In the data that follows, count the lines in which the word "captured" occurs, and report that figure alone.
───── Input data ─────
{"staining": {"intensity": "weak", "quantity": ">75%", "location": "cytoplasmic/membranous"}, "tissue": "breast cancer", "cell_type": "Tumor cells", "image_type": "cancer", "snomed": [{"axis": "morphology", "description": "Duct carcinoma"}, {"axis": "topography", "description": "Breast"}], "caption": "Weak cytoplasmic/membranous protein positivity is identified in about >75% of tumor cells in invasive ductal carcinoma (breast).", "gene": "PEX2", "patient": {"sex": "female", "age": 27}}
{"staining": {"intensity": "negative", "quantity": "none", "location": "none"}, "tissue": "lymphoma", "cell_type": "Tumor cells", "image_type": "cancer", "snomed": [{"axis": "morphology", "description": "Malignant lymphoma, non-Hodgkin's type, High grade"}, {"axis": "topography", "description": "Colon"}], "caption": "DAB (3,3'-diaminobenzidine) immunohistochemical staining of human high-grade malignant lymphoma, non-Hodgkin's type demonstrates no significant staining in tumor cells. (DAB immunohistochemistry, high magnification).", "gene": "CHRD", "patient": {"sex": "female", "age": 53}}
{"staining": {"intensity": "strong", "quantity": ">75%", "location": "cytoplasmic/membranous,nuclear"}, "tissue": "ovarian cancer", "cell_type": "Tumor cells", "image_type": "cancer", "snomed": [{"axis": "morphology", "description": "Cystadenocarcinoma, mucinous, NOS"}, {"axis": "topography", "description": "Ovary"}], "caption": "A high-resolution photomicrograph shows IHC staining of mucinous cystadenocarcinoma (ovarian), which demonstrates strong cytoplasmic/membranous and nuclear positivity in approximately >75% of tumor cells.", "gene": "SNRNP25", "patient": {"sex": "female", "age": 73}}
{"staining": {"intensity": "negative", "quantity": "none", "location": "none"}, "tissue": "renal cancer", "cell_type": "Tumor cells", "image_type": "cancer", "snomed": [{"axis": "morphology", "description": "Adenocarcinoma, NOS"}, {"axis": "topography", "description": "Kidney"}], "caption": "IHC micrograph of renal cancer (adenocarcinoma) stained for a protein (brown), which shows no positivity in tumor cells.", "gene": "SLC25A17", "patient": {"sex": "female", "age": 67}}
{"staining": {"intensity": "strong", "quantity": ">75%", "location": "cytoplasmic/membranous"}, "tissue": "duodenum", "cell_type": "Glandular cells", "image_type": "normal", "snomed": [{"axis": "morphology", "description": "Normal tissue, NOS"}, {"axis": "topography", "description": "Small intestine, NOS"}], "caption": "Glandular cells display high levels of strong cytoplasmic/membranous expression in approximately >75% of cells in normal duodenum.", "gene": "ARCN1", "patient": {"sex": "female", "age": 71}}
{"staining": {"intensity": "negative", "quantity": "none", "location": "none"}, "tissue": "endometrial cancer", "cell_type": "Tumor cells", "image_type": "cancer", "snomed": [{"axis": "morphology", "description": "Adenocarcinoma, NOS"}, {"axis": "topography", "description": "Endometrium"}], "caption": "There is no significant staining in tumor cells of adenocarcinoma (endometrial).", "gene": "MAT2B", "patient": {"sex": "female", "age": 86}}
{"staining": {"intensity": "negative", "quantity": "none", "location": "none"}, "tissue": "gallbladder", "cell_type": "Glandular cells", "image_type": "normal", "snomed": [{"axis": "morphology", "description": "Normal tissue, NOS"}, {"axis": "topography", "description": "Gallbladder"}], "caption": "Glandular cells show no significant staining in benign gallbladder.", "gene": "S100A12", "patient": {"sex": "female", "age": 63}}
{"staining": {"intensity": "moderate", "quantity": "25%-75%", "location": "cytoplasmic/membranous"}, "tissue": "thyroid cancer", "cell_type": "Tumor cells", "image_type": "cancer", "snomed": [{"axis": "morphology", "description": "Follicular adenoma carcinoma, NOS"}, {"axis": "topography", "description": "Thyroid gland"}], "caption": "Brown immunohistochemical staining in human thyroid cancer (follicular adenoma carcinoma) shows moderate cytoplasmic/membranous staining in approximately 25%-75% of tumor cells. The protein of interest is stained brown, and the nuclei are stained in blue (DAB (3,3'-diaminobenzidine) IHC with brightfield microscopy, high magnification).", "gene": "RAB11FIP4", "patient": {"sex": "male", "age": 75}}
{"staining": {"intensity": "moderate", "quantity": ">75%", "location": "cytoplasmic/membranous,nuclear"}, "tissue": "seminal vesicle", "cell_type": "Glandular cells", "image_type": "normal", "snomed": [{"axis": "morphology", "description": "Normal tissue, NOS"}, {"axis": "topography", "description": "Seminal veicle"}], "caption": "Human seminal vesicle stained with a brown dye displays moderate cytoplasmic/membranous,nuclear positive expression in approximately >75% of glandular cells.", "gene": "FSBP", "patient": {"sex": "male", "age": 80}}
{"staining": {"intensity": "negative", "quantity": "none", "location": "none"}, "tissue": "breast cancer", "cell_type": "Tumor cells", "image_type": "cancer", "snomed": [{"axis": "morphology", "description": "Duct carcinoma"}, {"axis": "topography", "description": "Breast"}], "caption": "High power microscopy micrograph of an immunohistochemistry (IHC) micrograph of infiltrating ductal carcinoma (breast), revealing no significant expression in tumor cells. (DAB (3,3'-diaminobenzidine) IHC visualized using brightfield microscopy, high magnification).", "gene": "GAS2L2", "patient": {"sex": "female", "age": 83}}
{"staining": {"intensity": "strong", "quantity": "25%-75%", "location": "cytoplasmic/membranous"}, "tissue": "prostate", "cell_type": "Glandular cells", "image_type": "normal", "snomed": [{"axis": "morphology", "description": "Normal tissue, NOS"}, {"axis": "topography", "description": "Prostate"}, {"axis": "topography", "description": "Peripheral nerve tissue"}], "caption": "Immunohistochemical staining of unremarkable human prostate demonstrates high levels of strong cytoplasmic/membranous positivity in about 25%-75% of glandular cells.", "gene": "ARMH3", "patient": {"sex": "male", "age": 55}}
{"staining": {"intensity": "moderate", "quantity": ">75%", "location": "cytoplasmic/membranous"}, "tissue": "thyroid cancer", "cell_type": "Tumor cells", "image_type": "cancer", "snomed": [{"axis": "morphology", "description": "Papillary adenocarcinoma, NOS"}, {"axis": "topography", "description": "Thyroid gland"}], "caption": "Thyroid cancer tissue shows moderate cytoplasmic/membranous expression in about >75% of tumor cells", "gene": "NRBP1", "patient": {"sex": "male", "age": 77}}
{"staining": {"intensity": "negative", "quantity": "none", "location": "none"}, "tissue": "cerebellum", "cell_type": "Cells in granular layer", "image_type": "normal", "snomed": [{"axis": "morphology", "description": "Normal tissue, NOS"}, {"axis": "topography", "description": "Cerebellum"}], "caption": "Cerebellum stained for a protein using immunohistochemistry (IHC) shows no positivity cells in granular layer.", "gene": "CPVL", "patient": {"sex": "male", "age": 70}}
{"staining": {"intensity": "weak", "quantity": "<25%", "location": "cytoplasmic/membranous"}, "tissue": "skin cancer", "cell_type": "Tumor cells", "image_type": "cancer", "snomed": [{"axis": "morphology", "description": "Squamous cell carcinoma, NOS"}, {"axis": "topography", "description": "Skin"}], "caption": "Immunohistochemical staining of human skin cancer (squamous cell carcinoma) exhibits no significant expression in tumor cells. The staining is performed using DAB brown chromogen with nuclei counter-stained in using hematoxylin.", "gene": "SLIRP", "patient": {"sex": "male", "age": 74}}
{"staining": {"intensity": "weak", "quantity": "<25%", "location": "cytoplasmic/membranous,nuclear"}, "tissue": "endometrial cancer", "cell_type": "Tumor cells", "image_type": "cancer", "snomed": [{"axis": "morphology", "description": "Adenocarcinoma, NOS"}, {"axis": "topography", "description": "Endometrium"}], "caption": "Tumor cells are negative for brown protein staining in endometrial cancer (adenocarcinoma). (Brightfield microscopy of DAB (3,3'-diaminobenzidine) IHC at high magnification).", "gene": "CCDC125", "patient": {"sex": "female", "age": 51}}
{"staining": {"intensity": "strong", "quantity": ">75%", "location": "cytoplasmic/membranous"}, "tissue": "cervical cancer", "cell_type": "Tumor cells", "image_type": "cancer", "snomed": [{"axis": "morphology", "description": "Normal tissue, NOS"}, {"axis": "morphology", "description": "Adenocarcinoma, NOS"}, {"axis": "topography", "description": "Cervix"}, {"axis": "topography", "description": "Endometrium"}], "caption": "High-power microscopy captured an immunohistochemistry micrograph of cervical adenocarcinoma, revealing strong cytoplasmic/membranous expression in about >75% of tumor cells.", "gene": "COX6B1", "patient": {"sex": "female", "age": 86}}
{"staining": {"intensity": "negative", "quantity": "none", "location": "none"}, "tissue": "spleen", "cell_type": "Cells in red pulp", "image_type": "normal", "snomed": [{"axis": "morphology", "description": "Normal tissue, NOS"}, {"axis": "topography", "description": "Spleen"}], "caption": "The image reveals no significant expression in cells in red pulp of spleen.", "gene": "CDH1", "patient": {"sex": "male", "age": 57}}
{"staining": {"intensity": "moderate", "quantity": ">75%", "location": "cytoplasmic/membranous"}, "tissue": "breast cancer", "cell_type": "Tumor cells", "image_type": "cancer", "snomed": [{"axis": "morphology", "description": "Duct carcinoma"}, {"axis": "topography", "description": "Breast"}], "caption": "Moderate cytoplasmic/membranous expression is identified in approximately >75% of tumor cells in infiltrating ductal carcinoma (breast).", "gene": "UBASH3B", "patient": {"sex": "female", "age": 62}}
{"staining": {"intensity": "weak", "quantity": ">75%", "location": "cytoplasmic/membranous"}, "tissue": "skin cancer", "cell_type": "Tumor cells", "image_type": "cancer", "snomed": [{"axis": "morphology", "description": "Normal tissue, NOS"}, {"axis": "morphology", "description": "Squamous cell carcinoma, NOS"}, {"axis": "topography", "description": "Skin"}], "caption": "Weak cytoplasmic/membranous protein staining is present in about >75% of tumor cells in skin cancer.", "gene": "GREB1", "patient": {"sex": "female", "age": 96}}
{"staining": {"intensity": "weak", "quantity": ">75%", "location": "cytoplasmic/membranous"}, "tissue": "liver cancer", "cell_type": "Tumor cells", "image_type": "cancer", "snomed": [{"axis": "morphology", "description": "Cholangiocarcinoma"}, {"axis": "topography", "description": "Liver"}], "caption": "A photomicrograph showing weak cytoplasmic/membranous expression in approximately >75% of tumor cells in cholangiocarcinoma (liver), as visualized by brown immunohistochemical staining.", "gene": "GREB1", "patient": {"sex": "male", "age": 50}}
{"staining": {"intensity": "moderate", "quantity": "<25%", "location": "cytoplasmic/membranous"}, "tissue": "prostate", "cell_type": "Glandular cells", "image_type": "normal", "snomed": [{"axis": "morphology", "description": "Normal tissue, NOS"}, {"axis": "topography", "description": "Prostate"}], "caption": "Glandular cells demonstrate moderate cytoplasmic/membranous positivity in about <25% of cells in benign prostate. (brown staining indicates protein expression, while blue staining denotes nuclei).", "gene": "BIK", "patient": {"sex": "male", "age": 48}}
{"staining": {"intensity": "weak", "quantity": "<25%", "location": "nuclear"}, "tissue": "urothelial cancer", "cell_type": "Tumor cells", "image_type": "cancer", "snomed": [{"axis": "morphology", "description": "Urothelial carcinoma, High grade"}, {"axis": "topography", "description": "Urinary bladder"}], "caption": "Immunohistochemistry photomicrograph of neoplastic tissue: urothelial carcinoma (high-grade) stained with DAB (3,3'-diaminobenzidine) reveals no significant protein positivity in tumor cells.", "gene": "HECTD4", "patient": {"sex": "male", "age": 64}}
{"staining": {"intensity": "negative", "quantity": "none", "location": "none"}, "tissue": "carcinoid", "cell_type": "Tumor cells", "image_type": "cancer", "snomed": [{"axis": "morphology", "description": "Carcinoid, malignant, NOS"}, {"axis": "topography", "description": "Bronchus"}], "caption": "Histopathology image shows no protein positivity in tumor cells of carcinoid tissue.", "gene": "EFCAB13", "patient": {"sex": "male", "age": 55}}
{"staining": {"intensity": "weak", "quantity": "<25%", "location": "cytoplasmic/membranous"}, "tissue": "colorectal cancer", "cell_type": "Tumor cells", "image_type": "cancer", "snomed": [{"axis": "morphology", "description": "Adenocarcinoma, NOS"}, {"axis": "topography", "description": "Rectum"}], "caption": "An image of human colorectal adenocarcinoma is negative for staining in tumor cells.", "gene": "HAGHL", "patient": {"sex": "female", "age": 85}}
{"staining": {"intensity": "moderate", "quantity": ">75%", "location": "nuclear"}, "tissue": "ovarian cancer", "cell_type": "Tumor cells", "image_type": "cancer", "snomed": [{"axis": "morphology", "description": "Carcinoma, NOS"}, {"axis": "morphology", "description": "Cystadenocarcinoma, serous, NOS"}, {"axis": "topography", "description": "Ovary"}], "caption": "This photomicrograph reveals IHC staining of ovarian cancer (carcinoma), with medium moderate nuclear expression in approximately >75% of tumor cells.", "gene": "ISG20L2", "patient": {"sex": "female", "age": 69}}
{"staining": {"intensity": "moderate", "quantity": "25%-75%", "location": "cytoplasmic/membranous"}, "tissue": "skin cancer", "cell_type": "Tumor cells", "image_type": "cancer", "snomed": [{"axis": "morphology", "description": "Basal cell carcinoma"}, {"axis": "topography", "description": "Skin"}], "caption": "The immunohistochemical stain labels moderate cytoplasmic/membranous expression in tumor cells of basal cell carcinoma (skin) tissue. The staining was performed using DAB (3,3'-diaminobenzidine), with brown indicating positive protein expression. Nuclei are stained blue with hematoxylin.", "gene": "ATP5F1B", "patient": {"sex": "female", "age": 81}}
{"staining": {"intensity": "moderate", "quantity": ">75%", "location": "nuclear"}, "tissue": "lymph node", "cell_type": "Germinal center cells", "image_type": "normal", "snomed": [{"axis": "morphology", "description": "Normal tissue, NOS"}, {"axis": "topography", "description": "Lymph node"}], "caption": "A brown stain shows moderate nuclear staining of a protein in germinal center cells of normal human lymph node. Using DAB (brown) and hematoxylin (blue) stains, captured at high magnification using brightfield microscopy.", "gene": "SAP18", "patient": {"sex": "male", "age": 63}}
─────
## Output for this task
2